Not only fighters, but also cilvil airliners have those red and yellow alarm and caution lights but no ejection seats :-)

Its not a "time-to-eject-now" kindof light, it warns when the plane is set in an unsafe flight configuration; ie. when flaps, slats, speed brakes and gear and such things are somehow misconfigured.

Thursday, August 7, 2003

...and remember, in the case of a water landing your seat cushion can be used as a flotation device.

Thursday, August 7, 2003

Never underestimate the ability of humans to overestimate their ability.

Just me (Sir to you)
Thursday, August 7, 2003

Perhaps then the difference is one of Training <g>... ie all it takes to start using a computer is some cash (not even a lot).  To be a pilot takes a fair amount of training, and a fairly large bundle of cash.  And I'm guessing you don't get to see one of these planes until you've logged quite a few hours...

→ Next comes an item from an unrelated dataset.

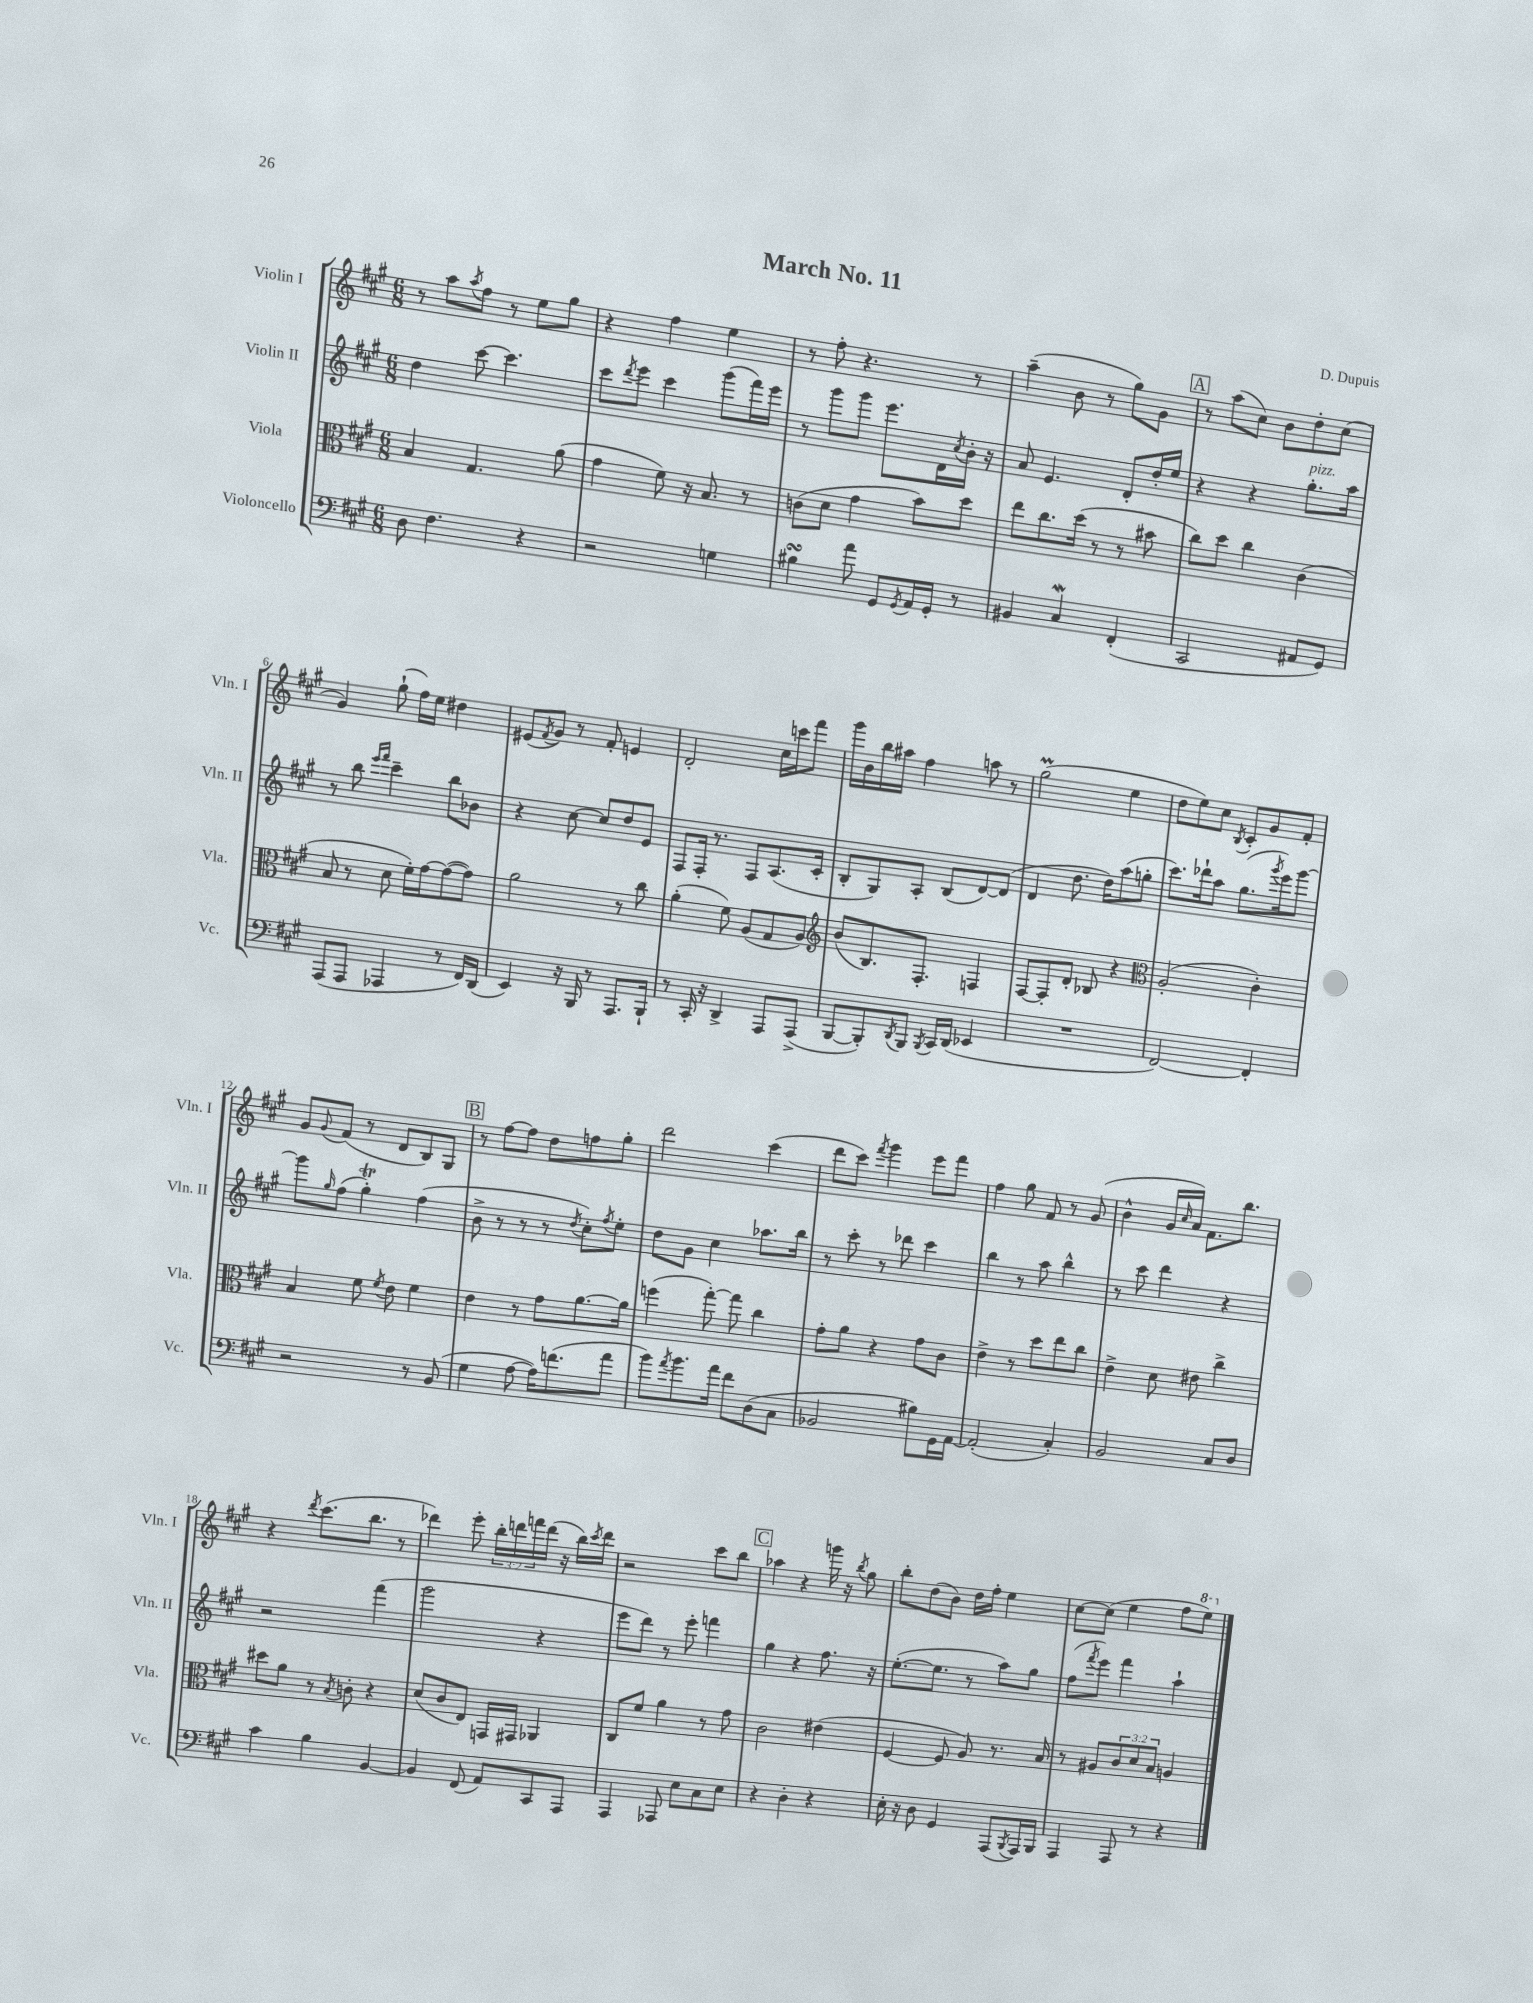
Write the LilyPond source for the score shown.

Not disputing the interface <g>.... but methinks it's not a completely accurate analogy.... Then again maybe it is...

Bruce Johnson
Thursday, August 7, 2003

If pilots had the same training as your average user....

ring ... ring...

Hello this is Boeing support ....  your call is important to us....  you are number 432 in the queue.... please hold on....

<red warning light is flashing ..... angry hooter is sounding.....  altimeter is unwinding..... >

... you are number  231 in the queue .... please hold on.....

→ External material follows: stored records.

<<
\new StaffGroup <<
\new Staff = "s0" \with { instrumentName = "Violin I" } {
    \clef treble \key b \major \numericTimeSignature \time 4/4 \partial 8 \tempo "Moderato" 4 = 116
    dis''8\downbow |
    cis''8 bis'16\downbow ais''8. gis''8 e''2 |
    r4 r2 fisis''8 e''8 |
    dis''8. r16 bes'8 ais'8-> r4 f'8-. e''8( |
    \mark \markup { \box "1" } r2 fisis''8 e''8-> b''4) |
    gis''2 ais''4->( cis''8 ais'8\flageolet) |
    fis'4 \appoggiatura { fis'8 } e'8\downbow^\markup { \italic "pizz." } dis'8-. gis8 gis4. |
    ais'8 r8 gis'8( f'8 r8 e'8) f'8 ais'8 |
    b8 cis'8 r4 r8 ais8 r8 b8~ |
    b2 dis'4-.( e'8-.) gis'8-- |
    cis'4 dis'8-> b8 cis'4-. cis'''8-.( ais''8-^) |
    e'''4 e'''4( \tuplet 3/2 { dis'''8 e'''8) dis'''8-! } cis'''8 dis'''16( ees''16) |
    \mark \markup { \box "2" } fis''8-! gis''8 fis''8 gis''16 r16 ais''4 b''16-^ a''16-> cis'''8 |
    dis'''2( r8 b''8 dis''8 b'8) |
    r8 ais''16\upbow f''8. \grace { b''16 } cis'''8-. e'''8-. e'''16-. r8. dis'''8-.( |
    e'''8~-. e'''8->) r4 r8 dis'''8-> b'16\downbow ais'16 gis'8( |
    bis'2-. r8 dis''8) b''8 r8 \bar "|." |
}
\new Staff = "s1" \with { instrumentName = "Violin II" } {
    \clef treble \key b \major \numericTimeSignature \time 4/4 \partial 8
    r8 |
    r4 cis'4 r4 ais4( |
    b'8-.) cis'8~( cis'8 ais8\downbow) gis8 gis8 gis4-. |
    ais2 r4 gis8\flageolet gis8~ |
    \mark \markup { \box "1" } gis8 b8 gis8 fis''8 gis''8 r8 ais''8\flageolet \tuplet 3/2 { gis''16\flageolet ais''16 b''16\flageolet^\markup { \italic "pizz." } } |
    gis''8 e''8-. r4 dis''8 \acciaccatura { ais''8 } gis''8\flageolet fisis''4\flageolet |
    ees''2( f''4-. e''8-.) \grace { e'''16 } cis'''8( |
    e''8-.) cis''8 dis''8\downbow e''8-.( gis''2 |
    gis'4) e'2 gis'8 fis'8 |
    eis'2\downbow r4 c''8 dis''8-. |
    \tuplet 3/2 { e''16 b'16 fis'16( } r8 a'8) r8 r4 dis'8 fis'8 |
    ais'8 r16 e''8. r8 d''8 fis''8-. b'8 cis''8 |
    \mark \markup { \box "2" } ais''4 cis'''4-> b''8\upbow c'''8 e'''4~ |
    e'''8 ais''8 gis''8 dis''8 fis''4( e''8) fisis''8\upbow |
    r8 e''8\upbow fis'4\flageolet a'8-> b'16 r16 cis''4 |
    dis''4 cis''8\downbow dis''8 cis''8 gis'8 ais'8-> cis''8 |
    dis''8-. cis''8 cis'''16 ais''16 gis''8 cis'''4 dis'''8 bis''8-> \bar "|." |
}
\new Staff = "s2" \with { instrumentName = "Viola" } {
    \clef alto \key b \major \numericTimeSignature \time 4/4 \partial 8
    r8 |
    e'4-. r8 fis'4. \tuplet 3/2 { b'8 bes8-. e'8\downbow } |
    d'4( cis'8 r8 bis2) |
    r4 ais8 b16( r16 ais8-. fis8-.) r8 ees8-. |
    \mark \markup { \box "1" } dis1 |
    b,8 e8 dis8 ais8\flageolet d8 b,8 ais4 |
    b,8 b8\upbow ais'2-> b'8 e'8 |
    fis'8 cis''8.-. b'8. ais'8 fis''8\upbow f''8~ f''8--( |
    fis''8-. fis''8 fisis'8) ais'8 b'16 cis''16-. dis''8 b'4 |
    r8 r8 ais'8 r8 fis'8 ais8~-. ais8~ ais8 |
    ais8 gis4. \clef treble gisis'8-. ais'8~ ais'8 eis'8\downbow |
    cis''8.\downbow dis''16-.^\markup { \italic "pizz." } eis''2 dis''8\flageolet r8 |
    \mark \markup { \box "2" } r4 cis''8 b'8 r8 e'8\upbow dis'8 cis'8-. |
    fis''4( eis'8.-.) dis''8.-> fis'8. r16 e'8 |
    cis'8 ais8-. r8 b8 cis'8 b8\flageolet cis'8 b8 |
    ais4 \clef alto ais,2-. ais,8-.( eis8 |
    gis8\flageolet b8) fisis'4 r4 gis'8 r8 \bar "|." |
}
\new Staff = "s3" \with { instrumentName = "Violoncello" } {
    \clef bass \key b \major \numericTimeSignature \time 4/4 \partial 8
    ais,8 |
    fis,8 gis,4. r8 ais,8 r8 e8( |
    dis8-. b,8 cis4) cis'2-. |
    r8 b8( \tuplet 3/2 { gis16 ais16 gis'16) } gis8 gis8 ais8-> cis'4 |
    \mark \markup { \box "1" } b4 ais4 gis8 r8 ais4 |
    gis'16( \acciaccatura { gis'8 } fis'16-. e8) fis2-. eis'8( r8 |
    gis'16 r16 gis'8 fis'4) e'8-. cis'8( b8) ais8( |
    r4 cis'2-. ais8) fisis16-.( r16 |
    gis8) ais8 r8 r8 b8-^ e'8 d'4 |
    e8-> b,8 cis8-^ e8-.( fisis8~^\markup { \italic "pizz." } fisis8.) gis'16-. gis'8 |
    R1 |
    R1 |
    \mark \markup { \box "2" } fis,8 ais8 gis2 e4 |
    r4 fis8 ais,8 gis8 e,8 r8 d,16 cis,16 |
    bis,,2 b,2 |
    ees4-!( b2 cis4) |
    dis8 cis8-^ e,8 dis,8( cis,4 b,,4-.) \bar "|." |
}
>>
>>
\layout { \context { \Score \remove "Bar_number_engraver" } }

<ground is coming alarmingly close.  Gentleman in charge (ie pilot) is starting to press buttons randomly in the hope something will work....>

... you are number 42 in the queue .... please hold on....

<passengers are tightning their buckles, and frantically writing their last will & testament on complimentary paper napkin, with 2cm long complimentary pen... door over the wing keeps opening and closing...>

.... hello, how can I help you ?  I see....big red flashing light?  oh you need the emergency department - please hold.....
.... welcome to the emergency response line.... press 1 if you're in the air, and 2 if you're on the groun.....


Bruce Johnson
Thursday, August 7, 2003


Not to drag this too much farther off topic (although once Joel's made a mint off of Fog Creek Software and has retired a multi-millionare geek, there's a good probability that he'll pull a Phil Greenspun and get a aircraft and blog about it) but I'd generally say that the reasons why aircraft are safe is generally:

1) Fault resistance.  They assume that things are going to fail and present acceptable modes of failure for them.
2) Ruthlessley enforced maintenence and testing restrictions.
3) High penalties for failure of vital parts.  If the wings fall off, the plane will crash.  This makes it very important that the wings don't fall off.
4) Training.  In order to get to be an airline pilot, you must have a lot of hours and go through a series of licensing restrictions.  You have to prove that you can handle a given aircraft before you are allowed to fly it.
5) Space.  It's very hard to interact with other pilots when the air traffic controllers make sure that you are well seperated in three dimensions from other aircraft.  Thus, it's only you and your mechanic who can make a mistake, not you and any number of cars that are in your vicinity on the highway.

The problem is that it's costly to have all of these safety measures for most things.  Not worth it for most things, otherwise people would do it.

I was once on an airliner in the business section where they told us that our seats were NOT usable as a flotation device.  Freaked me out severely.  I figure that if there was an emergency and I freaked out, I'd be more likely to remember the seat cushin and how to safely operate it much more than I'd remember to grab a life vest and operate it correctly, so it kinda scared me.

Flamebait Sr.
Thursday, August 7, 2003

> If pilots had the same training as your average user....

Hello? All I did was I pushed the little lever forward and the plane crashed. Again. This software really sucks. Why don't you design good software?